In the Matter of the Estate of Elsie Schottenfels, Deceased.
    Surrogate’s Court, New York County,
    September 11, 1970.
    
      Werner Galleski for Hans J. Baum, objectant. Joseph T. Arenson, EUas Karbcm and Philip Beherman for Public Administrator of the County of New York. Stumpf & Stumpf for Fred W. Dornberger, objectant. Daniel A. Shirk for Jules J. Jacoby and another, objectants.
   S. Samuel Di Falco, S.

In this proceeding for the settlement of the account of the Public Administrator, objections to the allegation in the petition that the distributees were unknown were filed by one Hans Joachim Baum, among others, who asserted his status as a person entitled to share in the inheritance as a “ first cousin of the decedent on the paternal side as well as on the maternal side * * * so as to give him a per capita share in each of these two capacities ”. It was established by proof adduced on the hearing that the objectant was in fact related to the decedent in the degree asserted in his answer on both the maternal and paternal sides of her family and that she was also .survived by three other first cousins.

Distribution in this estate is governed by the provisions of subdivisions 7 and 9 of section 83 of the Decedent Estate Law, in effect on the date of the death of the decedent on June 2,1966. That statute provided in those subdivisions as follows:

7. If there be no surviving spouse, and no children, and no representatives of a child, and no parent, and no brothers or sisters and no person legally representing brothers and sisters who shall have died, the whole shall descent and be distributed to the surviving grandparents of the deceased in equal shares; if there be no grandparents of the deceased, then to the issue of the grandparents in the nearest degree of kinship to the deceased.”

1‘9. Where the distributees of the deceased, entitled to share in his estate, are all in equal degree to the deceased, their shares shall be equal.”

There is nothing in the language of the quoted text to suggest that it was the intention of the Legislature to confer a double portion of an intestate share upon a person who enjoyed a dual relationship to the decedent.

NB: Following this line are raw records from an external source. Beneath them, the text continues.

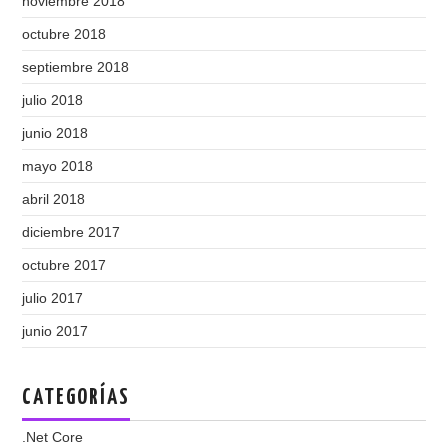
noviembre 2018
octubre 2018
septiembre 2018
julio 2018
junio 2018
mayo 2018
abril 2018
diciembre 2017
octubre 2017
julio 2017
junio 2017
CATEGORÍAS
.Net Core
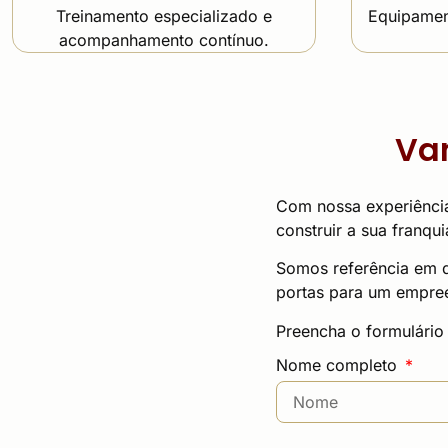
Treinamento especializado e
Equipamen
acompanhamento contínuo.
Va
Com nossa experiência
construir a sua franq
Somos referência em de
portas para um empree
Preencha o formulário
Nome completo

On the contrary it was expressly stated that “where the distributees of the deceased * * *

are all in equal degree to the deceased, their shares shall be equal ”.

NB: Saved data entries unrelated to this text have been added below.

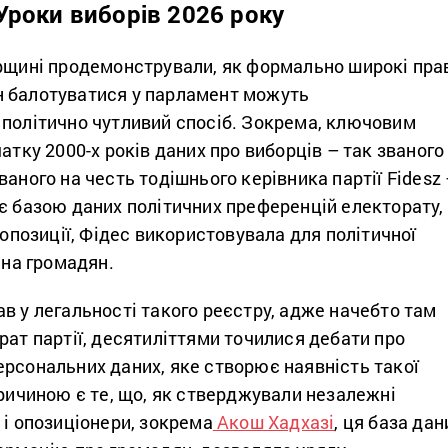
Уроки виборів 2026 року
орщині продемонстрували, як формально широкі пра
 балотуватися у парламент можуть
 політично чутливий спосіб. Зокрема, ключовим
чатку 2000-х років даних про виборців – так званого
ваного на честь тодішнього керівника партії Fidesz
є базою даних політичних преференцій електорату,
и опозиції, Фідес використовувала для політичної
 на громадян.
в у легальності такого реєстру, адже начебто там
рат партії, десятиліттями точилися дебати про
ерсональних даних, яке створює наявність такої
Причиною є те, що, як стверджували незалежні
а
і опозиціонери, зокрема
Акош Хадхазі
, ця база дан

There is a paucity of authority on the question at issue in this proceeding but what authority there is holds uniformly to the view that a dual relationship does not entitle the holder to a multiple inheritance. In a note in Ann. 54 ALB, 2d 1009 the subject came under discussion on page 1017. It was there said:

“ It has been held that the degree of a claimant’s cousinship relation to the intestate is not affected by the fact that it may be traced through both the paternal and the maternal lines (Franklin v. Hastings (1911) 253 Ill. 46, 97 NE 265, Ann Cas 1913A 135), and, in the absence of any provision to the contrary, that the existence of such dual relationship does not entitle one to a double share of the inheritance (Re Adams (1903) 6 Ont. L. 697; Troop v. Robinson (1911) 45 Nov. Sc. 145). But under a provision for the division of the estate into moieties, one going to the paternal and the other to the maternal kindred, it has been held that a double cousin is entitled to share in the inheritance of each moiety (Shearer v. Gasstman (1933, Prob) 31 Ohio NP. NS. 219, 15 Ohio L. Abs. 103).'”

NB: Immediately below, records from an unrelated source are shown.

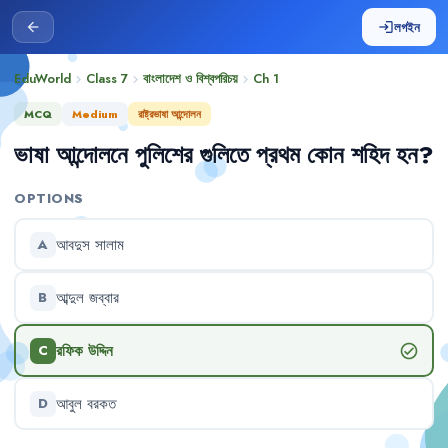
লগইন
arrow_back
login
EduWorld
Class 7
বাংলাদেশ ও বিশ্বপরিচয়
Ch
1
chevron_right
chevron_right
chevron_right
MCQ
Medium
রাষ্ট্রভাষা আন্দোলন
ভাষা
আন্দোলনে
পুলিশের
গুলিতে
প্রথম
কোন
শহিদ
হন
?
OPTIONS
আবদুস
সালাম
A
আব্দুল
জব্বার
B
রফিক
উদ্দিন
check_circle
C
আবুল
বরকত
D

To like effect see Franklin v. Hastings (253 Ill. 46, 55-56) where the court said: “It is urged that the court erred in not finding that the appellant Charles Hopkins was related to the testatrix in the same degree on both her maternal and paternal sides. He was the ,son of her father’s sister and her mother’s brother. It was immaterial. He was her cousin, and the degree of his relationship was not affected by the fact that it could be traced through two lines of descent. There would be no representation in this case.”

If the reasoning of the authorities cited is determinative of the question, and the court holds it so to be, the objections of Hans Joachim Baum and his claim to a multiple share of the distributable estate is not saved by the moiety exception to the rule inasmuch as distribution on that basis has never been recognized in the New York law of succession. His objections are accordingly dismissed and he is held to be entitled to a share of the estate equal to that of each of the other three persons whose relationship to the decedent in equal degree was established.

The court approves the stipulation of settlement disposing of the other matters at issue.

Submit decree on notice settling the account as filed embodying the decision here made.